Original answer that is incorrect

So, conditional on $N_t=n$ customers, $Y_1+\dotsc+Y_n=nt-(T_1+\dotsc+T_n)$, hence the sample mean is $\bar{Y}_n=t-\frac{1}{n}(T_1+\dotsc+T_n)$, which has conditional expectation $\mathbb{E}(\bar{Y}_n | N_t=n)=t-\frac{n+1}{2\lambda}.$ Here, we used the fact that $$\mathbb{E}(T_1+\dotsc+T_n)=\frac{1}{\lambda}+\frac{2}{\lambda}+\dotsc+\frac{n}{\lambda}=\frac{1}{\lambda}(1+2+\dotsc +n)=\frac{n(n+1)}{2\lambda}.$$ That is to say, conditional on knowing $N_t$, $\mathbb{E}(\bar{Y}_{N_t} | N_t)=t-\frac{N_t+1}{2\lambda},$ (conditional expectations are, in fact, RVs!).

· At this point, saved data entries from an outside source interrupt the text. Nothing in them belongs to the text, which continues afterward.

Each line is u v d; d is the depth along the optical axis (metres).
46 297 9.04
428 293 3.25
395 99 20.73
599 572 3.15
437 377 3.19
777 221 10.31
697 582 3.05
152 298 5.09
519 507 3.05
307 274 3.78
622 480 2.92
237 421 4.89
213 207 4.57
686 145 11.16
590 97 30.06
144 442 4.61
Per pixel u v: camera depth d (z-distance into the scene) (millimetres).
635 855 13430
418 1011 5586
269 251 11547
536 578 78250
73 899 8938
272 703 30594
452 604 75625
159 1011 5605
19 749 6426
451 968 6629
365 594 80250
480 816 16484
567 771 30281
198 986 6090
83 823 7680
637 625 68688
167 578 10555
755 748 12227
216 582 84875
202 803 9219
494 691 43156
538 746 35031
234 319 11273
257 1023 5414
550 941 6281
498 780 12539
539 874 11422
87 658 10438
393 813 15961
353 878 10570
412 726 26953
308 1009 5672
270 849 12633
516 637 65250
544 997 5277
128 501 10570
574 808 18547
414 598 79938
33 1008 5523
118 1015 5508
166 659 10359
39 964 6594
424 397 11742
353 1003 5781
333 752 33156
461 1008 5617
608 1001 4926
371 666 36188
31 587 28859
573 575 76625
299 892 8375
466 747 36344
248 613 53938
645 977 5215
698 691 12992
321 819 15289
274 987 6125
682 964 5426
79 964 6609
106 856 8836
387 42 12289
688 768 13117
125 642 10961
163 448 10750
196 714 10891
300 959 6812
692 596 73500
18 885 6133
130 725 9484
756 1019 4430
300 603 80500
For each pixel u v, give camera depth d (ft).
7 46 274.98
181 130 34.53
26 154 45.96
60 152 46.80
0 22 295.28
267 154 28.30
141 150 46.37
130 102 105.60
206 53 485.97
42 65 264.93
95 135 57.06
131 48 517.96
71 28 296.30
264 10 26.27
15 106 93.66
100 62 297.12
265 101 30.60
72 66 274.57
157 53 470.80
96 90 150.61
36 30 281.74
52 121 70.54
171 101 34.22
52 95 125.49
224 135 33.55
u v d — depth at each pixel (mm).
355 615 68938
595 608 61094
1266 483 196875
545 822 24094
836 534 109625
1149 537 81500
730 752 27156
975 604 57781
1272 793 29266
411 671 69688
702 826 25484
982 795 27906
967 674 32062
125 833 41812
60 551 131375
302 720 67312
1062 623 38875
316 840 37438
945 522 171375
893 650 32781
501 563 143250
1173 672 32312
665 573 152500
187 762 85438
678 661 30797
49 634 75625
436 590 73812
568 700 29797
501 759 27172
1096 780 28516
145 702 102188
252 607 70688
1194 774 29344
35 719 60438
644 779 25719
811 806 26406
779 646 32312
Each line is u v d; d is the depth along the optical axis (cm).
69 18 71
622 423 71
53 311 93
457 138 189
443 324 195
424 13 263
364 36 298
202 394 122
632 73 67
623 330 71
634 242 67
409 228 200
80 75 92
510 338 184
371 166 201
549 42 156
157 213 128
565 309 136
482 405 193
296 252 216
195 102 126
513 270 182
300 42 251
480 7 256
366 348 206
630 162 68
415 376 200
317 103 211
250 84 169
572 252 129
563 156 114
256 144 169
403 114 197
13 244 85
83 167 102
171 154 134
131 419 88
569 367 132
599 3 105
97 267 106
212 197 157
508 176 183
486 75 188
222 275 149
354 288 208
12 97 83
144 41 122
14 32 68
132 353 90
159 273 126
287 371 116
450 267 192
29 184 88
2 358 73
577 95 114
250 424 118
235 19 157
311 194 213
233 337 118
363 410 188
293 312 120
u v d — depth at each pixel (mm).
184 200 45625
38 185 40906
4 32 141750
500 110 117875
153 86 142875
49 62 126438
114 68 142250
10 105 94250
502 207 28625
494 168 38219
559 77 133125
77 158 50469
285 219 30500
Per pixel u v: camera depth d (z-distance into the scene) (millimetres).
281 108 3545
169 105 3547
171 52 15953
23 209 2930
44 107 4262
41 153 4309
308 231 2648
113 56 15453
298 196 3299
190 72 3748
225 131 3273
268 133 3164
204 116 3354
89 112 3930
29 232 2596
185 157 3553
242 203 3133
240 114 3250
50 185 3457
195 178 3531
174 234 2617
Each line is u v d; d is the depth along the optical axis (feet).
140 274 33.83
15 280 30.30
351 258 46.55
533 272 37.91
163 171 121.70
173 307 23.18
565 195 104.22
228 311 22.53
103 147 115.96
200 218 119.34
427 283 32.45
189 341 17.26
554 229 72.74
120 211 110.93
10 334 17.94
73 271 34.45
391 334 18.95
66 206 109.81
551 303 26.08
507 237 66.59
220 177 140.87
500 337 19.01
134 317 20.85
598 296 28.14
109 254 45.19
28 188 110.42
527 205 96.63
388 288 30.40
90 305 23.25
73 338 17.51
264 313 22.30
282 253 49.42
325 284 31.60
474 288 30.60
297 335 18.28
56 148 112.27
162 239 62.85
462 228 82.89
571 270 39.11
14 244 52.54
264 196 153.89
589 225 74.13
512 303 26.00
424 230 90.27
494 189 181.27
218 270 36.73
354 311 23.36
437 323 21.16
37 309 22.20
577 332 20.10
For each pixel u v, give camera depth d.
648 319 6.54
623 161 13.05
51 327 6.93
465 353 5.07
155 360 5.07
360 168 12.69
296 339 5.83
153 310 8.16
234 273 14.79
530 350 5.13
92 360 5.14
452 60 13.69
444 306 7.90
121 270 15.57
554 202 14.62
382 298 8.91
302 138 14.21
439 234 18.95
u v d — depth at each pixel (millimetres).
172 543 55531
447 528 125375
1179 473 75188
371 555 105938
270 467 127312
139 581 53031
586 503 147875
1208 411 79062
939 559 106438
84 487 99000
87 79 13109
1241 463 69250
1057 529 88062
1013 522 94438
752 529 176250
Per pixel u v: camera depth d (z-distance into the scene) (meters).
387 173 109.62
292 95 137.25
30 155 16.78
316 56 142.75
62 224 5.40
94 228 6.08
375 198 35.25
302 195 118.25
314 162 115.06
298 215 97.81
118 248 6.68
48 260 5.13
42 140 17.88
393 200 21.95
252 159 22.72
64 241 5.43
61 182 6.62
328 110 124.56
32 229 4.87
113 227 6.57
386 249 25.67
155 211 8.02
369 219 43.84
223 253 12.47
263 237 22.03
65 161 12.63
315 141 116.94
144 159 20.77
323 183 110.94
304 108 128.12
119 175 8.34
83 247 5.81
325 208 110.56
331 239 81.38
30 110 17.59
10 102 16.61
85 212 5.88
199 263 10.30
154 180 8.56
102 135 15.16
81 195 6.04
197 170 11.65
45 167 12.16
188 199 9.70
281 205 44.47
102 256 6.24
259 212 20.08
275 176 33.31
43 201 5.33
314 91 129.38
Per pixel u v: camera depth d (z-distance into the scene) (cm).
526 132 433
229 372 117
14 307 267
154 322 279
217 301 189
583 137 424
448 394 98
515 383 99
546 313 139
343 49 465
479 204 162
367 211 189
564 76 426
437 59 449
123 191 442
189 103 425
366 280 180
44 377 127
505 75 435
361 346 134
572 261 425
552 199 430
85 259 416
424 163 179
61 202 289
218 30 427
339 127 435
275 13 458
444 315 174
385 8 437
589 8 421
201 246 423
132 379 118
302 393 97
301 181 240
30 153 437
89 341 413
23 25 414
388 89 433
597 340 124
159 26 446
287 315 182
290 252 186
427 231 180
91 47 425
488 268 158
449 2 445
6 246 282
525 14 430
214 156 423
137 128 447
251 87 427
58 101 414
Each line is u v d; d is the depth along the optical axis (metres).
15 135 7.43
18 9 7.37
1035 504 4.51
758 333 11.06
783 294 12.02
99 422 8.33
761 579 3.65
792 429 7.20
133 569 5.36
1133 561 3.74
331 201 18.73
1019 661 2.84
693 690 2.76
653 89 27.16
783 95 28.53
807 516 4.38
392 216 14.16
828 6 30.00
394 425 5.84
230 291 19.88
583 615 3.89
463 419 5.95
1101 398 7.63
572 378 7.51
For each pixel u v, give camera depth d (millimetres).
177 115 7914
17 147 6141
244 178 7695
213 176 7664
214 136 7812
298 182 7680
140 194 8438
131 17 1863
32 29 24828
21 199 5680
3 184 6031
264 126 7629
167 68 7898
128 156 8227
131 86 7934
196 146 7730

Hence, upon taking the expectation with respect to $N_t$, we get, by the law of total expectation, $$\mathbb{E}(\bar{Y}_{N_t})=\mathbb{E}\mathbb{E}(\bar{Y}_{N_t} | N_t)=t-\frac{1}{2\lambda}\mathbb{E}(N_t+1)=\frac12 \left(t-\frac{1}{\lambda}\right),$$ just using $\mathbb{E}(N_t)=\lambda t$ and linearity.